ROME — Alors que 79 pays membres des Nations unies ont condamné conjointement les dernières sanctions américaines contre la Cour pénale internationale (CPI), l’Italie fait figure d’exception en ne signant pas la déclaration. Le pays aggrave ainsi l’impasse dans laquelle il se trouve avec la Cour.
La France, l’Allemagne, l’Espagne, les Pays-Bas, la Grèce et l’Irlande figurent parmi les signataires d’une déclaration avertissant que les sanctions américaines contre la CPI pourraient gravement compromettre les enquêtes en cours et contraindre la Cour à fermer ses bureaux locaux.
La CPI a délivré en novembre des mandats d’arrêt à l’encontre du Premier ministre israélien Benjamin Netanyahou et de dirigeants du Hamas pour des crimes de guerre présumés. Les signataires ont également averti que de telles mesures risquaient « d’éroder l’État de droit international ».
La lettre décrit la Cour comme « un pilier essentiel du système judiciaire international, qui garantit que les auteurs des crimes les plus graves répondent de leurs actes et que leurs victimes obtiennent justice ».
Les dernières sanctions de Washington, annoncées jeudi, visent spécifiquement la CPI. Donald Trump a justifié cette décision comme une réponse à ce qu’il a appelé « des actions illégitimes et infondées contre l’Amérique et son proche allié, Israël ».
Entre-temps, les tensions entre la CPI et le gouvernement italien se sont aggravées ces dernières semaines après que l’Italie a expulsé Osama Almasri Najim, le chef de la police judiciaire libyenne, en dépit d’un mandat d’arrêt de la CPI à son encontre.
Les vice-premiers ministres Antonio Tajani et Matteo Salvini ont tous deux attaqué la Cour pénale internationale, affirmant qu’au lieu d’enquêter sur les autres, « la Cour elle-même devrait faire l’objet d’une enquête ».
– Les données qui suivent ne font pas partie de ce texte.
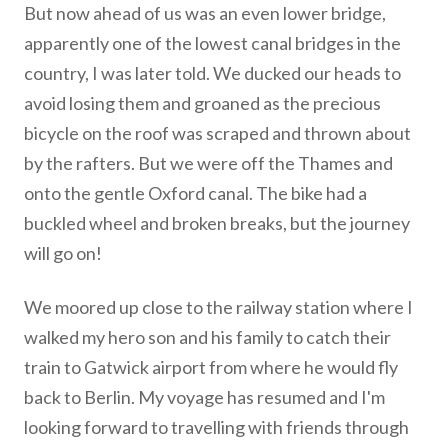
But now ahead of us was an even lower bridge,
apparently one of the lowest canal bridges in the
country, I was later told. We ducked our heads to
avoid losing them and groaned as the precious
bicycle on the roof was scraped and thrown about
by the rafters. But we were off the Thames and
onto the gentle Oxford canal. The bike had a
buckled wheel and broken breaks, but the journey
will go on!
We moored up close to the railway station where I
walked my hero son and his family to catch their
train to Gatwick airport from where he would fly
back to Berlin. My voyage has resumed and I'm
looking forward to travelling with friends through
Le gouvernement italien a également contesté la validité du mandat d’arrêt contre le responsable libyen, le qualifiant de « nul » en raison de prétendus vices de procédure.
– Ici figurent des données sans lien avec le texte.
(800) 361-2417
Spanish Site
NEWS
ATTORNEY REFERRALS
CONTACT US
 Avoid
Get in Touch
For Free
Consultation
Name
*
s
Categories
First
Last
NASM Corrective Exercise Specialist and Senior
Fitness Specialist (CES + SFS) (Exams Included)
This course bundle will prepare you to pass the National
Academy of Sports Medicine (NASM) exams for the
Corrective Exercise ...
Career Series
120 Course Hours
La Première ministre Giorgia Meloni s’est interrogée sur le moment où le mandat a été délivré. Elle a souligné qu’il a été émis juste au moment où Osama Almasri Najim est entré en Italie, alors qu’il a traversé trois autres pays européens au cours des 12 jours précédents.
Le ministre de la Justice, Carlo Nordio, envisagerait de demander officiellement à la CPI des éclaircissements sur les incohérences des procédures du mandat d’arrêt.
Jeudi, le journal italien Avvenire a rapporté que la CPI avait ouvert une enquête sur le gouvernement italien pour « obstruction à la justice ». Rome a toutefois démenti l’existence d’une procédure formelle.
Un porte-parole de la CPI, réagissant à la controverse, a souligné qu’en vertu du Statut de Rome — le traité établissant la Cour — tout individu ou groupe dans le monde entier peut soumettre des informations au bureau du procureur. Toutefois, le porte-parole a refusé de commenter des cas spécifiques.
Omer Shatz est le directeur de l’organisation juridique de défense des droits humains Front-Lex — qui a déposé une plainte contre Giorgia Meloni, Carlo Nordio et le ministre de l’Intérieur Matteo Piantedosi au nom d’un réfugié soudanais. Il a déclaré à l’ANSA que son organisation envisageait d’autres plaintes liées à l’affaire Osama Almasri Najim.
« Ses victimes se sentent très humiliées et déçues par les actions du gouvernement italien parce qu’elles voulaient qu’il soit jugé et qu’il rende des comptes », a-t-il confié.